Clone the repository and use uv to setup the virtual environment
git clone https://github.com/bentay85/speech2speech_ai.git
cd speech2speech_ai
uv sync
Download all the models and ensure that all the required files are in their respective folders.
speech2speech_ai/
├── bin
│ └── Place llama.cpp release files here
├── main.py
└── models
├── gemma-4-E4B-it-gguf
│ ├── gemma-4-E4B-it-Q4_K_M.gguf
│ └── mmproj-F16.gguf
├── piper_tts
│ ├── en\US-lessac-medium.onnx
│ └── en\US-lessac-medium.onnx.json
└── silero
└── silero_vad.onnx
You will need to have 2 command prompts open, one to run the llama.cpp LLM server and the second to run the script.

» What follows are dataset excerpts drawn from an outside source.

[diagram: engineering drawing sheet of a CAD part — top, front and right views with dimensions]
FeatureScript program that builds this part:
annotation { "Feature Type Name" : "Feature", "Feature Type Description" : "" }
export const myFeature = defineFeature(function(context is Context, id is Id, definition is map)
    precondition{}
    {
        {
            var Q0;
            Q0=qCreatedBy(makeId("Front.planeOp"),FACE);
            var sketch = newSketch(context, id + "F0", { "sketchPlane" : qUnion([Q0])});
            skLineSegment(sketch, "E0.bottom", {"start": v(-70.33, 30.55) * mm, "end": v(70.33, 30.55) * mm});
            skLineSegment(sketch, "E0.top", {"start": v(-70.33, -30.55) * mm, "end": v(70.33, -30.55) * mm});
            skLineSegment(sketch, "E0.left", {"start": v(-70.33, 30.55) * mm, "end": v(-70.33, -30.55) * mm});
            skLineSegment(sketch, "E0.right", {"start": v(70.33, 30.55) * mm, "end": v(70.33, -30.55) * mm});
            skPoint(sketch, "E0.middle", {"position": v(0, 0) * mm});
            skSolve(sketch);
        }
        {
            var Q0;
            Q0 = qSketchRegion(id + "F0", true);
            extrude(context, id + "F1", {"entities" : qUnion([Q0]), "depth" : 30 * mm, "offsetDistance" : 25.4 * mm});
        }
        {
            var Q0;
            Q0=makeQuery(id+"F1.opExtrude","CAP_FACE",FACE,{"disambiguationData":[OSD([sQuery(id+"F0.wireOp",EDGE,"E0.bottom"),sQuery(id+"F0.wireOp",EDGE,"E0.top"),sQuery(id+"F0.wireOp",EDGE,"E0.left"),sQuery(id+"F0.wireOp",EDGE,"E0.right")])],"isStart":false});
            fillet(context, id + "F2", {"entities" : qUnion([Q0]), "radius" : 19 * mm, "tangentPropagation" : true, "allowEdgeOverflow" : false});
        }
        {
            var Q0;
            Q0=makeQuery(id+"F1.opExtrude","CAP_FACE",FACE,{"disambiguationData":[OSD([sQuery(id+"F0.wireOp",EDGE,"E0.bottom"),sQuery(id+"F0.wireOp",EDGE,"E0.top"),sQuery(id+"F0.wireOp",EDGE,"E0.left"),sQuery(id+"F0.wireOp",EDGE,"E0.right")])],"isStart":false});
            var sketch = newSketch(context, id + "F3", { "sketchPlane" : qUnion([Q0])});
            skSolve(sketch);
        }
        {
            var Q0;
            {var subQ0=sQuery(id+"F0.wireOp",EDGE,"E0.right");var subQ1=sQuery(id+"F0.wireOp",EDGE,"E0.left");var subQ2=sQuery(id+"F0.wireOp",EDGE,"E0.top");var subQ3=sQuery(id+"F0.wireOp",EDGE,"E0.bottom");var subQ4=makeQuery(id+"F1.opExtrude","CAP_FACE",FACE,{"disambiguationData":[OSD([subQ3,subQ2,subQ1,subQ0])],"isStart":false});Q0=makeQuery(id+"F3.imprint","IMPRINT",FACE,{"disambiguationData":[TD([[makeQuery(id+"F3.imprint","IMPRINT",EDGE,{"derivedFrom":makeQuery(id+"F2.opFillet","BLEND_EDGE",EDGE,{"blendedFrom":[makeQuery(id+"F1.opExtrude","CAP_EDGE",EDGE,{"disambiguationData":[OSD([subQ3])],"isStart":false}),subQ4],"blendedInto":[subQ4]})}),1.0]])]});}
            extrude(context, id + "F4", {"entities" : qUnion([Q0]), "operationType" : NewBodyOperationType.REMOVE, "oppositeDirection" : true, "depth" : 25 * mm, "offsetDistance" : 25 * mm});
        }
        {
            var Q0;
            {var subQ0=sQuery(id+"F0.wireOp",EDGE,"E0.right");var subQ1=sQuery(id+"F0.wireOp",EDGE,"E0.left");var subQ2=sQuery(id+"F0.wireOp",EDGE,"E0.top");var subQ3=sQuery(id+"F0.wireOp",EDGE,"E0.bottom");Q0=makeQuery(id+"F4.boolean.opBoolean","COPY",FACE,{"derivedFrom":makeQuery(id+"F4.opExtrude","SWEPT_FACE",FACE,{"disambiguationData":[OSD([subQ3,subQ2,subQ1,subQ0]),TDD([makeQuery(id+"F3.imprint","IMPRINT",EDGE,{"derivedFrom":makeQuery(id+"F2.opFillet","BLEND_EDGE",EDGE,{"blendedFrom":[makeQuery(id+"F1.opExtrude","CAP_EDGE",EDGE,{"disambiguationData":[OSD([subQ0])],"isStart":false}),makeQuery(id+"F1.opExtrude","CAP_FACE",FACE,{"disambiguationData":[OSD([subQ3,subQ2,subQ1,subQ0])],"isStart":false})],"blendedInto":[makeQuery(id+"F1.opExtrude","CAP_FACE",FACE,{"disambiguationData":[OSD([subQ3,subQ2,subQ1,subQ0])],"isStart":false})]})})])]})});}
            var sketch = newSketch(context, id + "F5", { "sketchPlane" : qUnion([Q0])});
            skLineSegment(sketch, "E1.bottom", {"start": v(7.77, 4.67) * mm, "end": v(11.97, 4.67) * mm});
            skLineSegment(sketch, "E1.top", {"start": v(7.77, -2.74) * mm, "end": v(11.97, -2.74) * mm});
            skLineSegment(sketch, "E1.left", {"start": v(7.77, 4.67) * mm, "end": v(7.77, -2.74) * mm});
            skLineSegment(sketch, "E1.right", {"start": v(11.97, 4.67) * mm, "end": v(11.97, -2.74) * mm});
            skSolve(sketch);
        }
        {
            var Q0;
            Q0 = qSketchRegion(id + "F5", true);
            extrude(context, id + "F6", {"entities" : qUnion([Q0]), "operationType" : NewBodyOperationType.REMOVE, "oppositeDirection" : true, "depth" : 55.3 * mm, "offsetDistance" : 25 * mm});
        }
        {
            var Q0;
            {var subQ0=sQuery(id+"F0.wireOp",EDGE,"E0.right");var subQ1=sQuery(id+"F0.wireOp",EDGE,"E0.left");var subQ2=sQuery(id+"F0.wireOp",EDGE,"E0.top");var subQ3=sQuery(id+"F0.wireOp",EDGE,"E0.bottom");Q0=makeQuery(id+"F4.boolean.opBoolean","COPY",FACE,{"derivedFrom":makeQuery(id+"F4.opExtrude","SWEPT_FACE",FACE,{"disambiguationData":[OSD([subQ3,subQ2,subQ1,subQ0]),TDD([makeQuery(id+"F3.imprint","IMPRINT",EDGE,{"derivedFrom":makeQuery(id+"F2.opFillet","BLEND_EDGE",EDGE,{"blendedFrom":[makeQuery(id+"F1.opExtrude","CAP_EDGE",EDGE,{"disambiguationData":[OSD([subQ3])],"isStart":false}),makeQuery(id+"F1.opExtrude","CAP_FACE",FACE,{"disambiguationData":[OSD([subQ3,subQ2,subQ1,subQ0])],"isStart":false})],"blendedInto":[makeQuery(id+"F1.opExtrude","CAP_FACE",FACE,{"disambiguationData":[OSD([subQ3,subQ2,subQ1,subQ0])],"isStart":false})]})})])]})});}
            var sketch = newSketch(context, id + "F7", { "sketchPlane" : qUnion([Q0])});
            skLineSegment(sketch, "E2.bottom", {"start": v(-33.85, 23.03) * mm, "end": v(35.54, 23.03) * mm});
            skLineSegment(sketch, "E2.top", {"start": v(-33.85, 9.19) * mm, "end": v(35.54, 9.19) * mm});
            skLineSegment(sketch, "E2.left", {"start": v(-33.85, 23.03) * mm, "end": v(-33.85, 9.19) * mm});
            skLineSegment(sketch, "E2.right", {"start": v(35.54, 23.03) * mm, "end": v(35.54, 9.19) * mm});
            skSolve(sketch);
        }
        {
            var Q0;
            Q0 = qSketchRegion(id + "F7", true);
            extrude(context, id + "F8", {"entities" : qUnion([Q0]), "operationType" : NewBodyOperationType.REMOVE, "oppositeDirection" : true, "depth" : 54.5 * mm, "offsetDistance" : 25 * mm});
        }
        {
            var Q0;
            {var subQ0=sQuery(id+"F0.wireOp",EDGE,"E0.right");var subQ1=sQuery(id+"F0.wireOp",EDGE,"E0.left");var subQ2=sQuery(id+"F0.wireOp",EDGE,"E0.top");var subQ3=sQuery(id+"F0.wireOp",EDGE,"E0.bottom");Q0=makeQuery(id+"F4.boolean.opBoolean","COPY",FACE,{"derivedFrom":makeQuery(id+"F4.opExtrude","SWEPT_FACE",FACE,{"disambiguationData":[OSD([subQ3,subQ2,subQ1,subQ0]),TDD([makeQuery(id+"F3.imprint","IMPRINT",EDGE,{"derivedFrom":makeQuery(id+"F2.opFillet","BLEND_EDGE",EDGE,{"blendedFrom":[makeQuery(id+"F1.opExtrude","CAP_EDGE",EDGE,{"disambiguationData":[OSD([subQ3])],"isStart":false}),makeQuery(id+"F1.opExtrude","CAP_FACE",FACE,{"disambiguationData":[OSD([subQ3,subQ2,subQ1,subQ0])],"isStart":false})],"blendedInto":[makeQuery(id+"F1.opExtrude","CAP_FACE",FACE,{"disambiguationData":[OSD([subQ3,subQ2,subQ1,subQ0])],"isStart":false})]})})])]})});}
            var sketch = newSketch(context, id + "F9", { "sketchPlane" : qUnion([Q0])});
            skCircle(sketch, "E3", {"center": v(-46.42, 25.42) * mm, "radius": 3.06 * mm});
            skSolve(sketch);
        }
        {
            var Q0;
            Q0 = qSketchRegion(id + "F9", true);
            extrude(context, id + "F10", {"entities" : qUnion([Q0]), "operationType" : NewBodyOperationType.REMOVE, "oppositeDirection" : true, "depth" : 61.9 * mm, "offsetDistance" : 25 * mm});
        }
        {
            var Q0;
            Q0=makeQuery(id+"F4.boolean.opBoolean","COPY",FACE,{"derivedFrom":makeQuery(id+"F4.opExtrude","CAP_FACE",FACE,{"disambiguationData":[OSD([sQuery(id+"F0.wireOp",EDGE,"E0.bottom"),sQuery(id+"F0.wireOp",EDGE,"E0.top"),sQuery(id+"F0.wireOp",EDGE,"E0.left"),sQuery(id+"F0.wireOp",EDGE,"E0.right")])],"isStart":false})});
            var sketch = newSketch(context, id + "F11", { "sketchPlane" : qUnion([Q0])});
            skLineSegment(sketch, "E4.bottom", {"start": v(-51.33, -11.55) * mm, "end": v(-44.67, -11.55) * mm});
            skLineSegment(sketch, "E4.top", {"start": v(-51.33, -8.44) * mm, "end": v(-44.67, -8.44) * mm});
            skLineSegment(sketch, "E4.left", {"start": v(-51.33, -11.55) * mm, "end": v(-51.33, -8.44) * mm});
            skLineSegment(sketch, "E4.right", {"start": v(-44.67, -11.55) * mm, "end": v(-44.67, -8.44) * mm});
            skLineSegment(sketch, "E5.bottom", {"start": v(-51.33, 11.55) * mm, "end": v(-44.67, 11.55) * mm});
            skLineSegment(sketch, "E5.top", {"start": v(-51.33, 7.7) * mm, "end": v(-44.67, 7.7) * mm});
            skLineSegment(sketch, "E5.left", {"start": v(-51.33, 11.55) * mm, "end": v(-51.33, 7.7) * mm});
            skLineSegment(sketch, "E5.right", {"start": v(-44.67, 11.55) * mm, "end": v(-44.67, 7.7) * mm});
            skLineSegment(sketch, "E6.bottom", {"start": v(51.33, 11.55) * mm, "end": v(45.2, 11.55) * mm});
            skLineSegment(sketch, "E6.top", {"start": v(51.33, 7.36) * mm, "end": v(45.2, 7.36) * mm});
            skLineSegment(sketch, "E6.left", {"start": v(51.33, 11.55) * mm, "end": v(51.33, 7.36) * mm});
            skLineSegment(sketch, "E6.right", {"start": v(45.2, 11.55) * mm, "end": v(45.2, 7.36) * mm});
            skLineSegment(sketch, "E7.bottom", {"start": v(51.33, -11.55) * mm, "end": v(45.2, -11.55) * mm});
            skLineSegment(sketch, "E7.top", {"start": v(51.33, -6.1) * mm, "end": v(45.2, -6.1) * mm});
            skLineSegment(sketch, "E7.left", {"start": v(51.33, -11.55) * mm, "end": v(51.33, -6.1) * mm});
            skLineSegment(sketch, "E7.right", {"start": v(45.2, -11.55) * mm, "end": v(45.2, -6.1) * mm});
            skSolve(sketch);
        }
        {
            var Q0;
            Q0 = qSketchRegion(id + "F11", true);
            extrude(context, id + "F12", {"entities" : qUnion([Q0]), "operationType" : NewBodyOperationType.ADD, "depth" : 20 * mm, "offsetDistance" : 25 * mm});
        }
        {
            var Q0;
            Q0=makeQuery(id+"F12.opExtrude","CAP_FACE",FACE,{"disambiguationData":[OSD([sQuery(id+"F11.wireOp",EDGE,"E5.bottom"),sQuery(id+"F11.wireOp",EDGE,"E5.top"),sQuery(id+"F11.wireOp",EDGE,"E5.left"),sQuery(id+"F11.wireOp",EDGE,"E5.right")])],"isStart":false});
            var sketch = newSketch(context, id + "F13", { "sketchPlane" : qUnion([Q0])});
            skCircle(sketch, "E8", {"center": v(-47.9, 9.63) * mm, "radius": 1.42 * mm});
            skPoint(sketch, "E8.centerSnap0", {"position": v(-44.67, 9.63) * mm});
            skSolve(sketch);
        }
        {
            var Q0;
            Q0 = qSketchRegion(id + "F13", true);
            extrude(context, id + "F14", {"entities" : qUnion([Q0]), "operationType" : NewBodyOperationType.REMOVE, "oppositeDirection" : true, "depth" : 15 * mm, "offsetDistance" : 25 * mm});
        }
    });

Run the llama.cpp server in the first command prompt.
.\bin\llama-server.exe ^
-m .\models\gemma-4-E4B-it-gguf\gemma-4-E4B-it-Q4_K_M.gguf ^
--mmproj .\models\gemma-4-E4B-it-gguf\mmproj-F16.gguf ^
-ngl 99 ^
-c 32768 ^
-b 1024 ^
-ub 1024 ^
--reasoning off ^
--reasoning-budget 0 ^
--host 0.0.0.0 ^
--port 8080
Run the script in the second command prompt.
uv run main.py
You will see a preview screen appear with your webcam feed. While on the preview window,
- Use the Tab key to toggle between webcam and desktop screen capture.
- Use the q key to quit.
The desktop screen capture is set by default to 1920 x 1080, 150 pixels from the top of the screen. This captures 1/4 of my 4k desktop. I skip the top 150 pixels as this is where my Chrome address and bookmark bars are. You can change this behaviour in main.py. Interaction with the AI should be just via speech.